_WHAT THIS TASK INVOLVES_: Work out how many lines in these entries include the string "down", and give only that figure.

_INPUT DATA_:
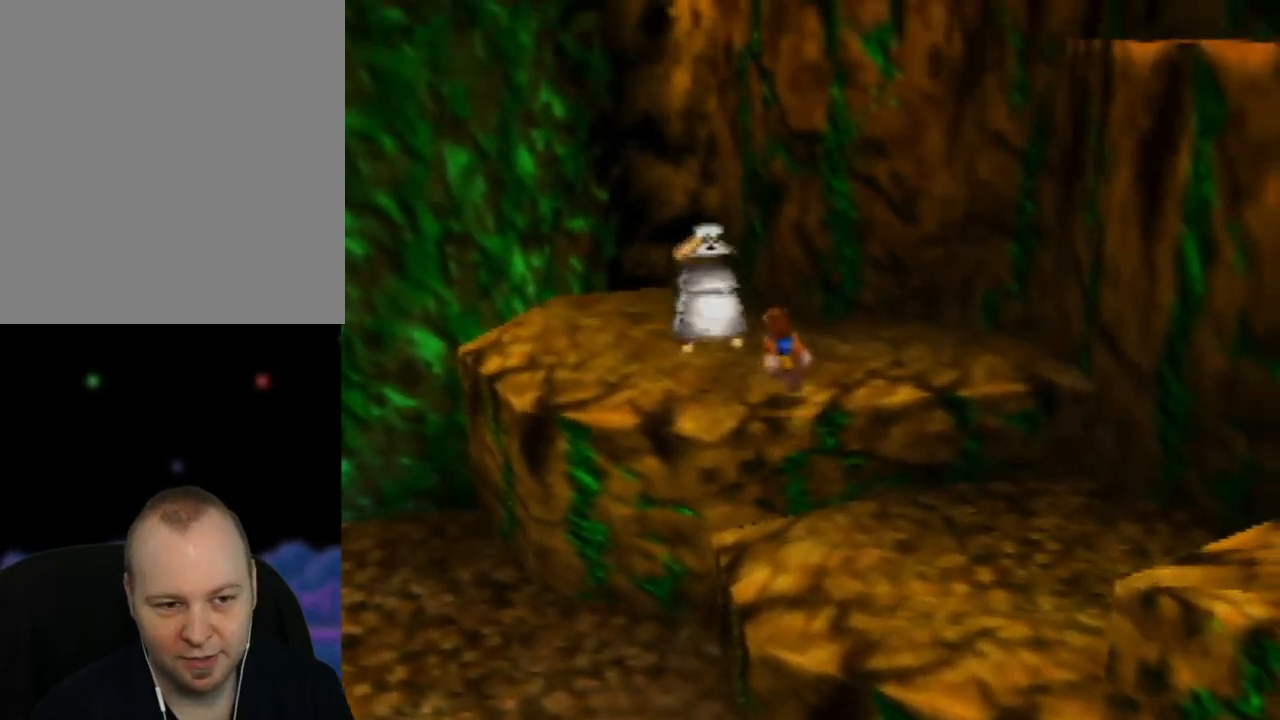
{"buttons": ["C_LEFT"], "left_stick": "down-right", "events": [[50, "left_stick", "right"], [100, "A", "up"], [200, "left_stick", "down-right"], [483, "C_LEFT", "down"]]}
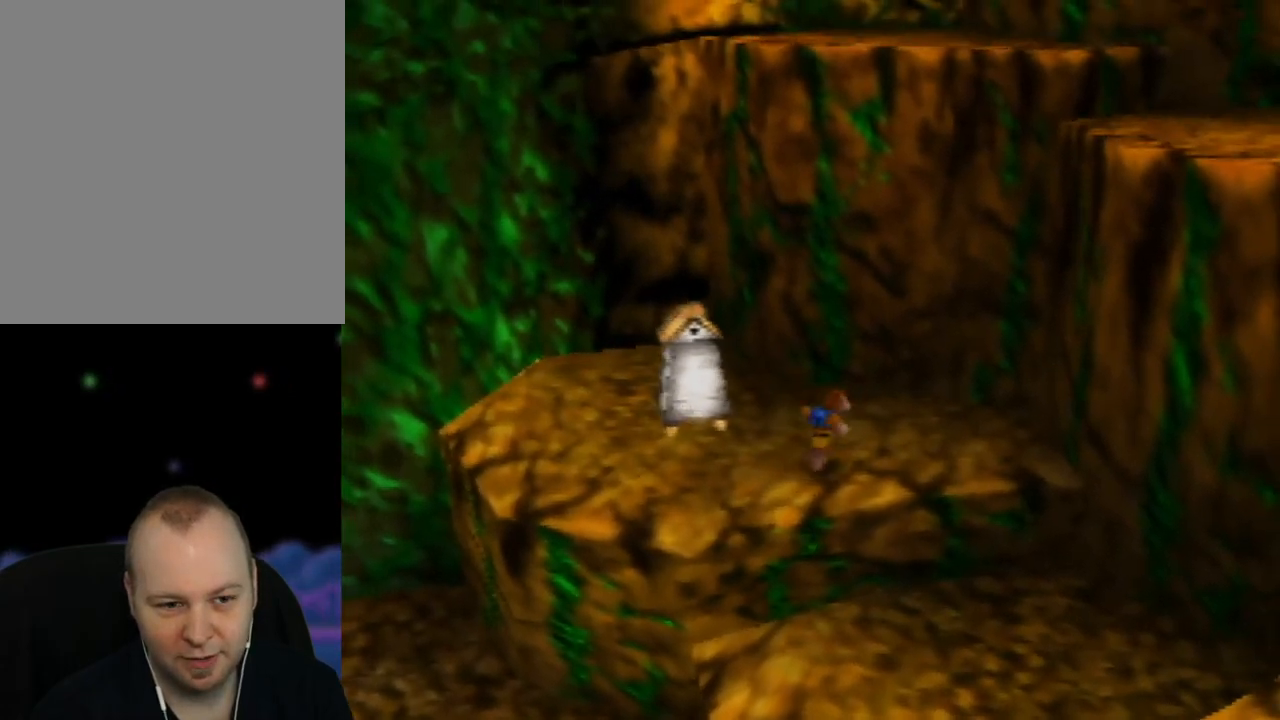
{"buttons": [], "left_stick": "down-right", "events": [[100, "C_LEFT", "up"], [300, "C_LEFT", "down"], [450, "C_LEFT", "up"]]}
==
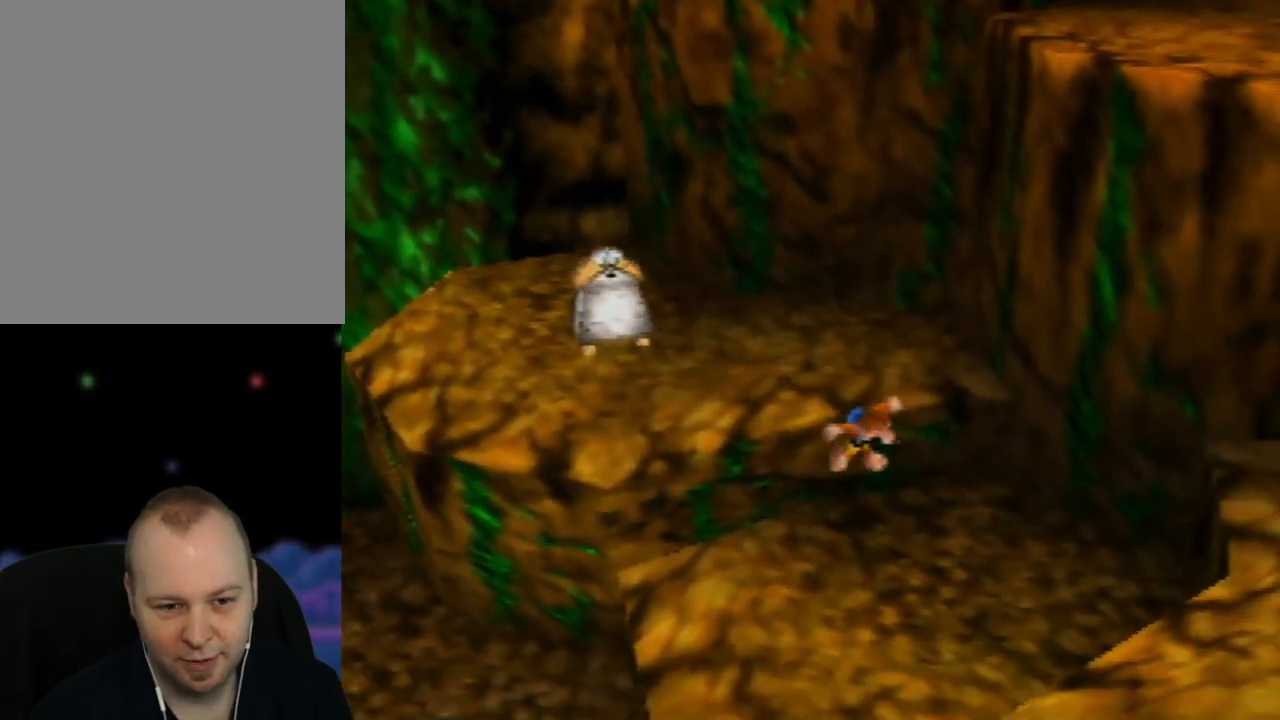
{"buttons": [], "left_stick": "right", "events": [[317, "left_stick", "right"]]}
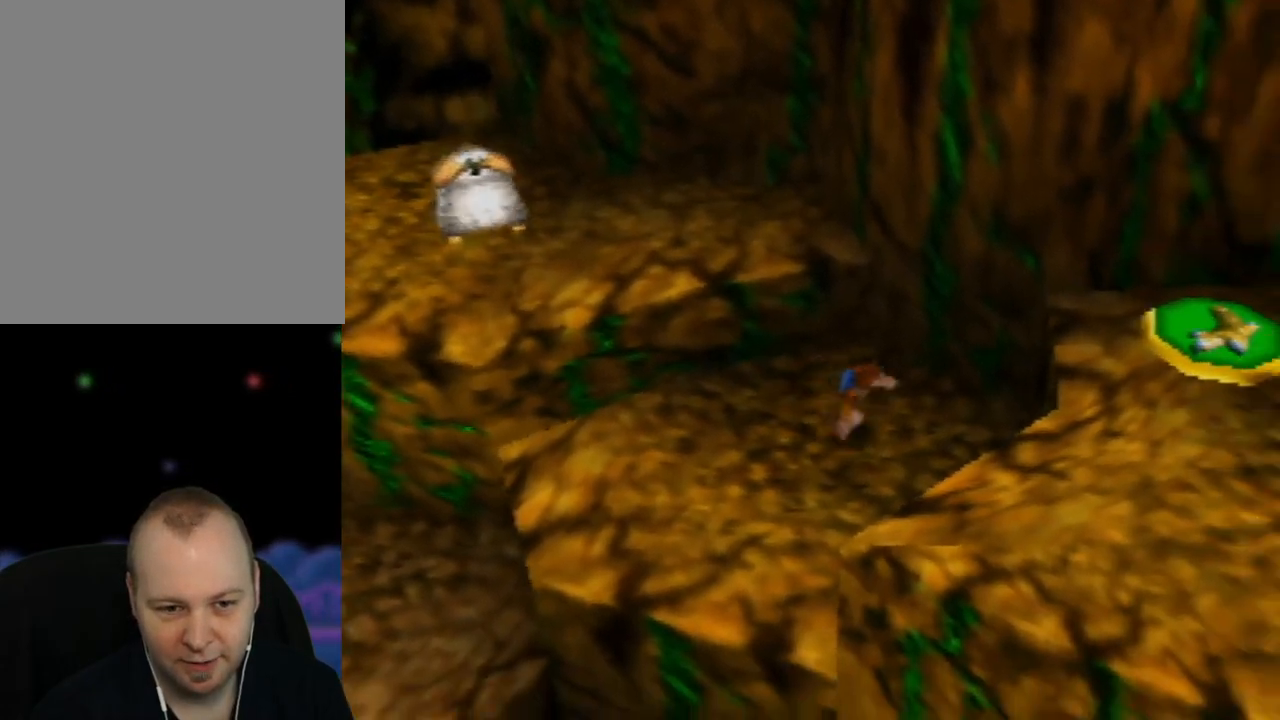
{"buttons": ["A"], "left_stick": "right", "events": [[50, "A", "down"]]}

_RESPONSE TO THIS TASK_: 3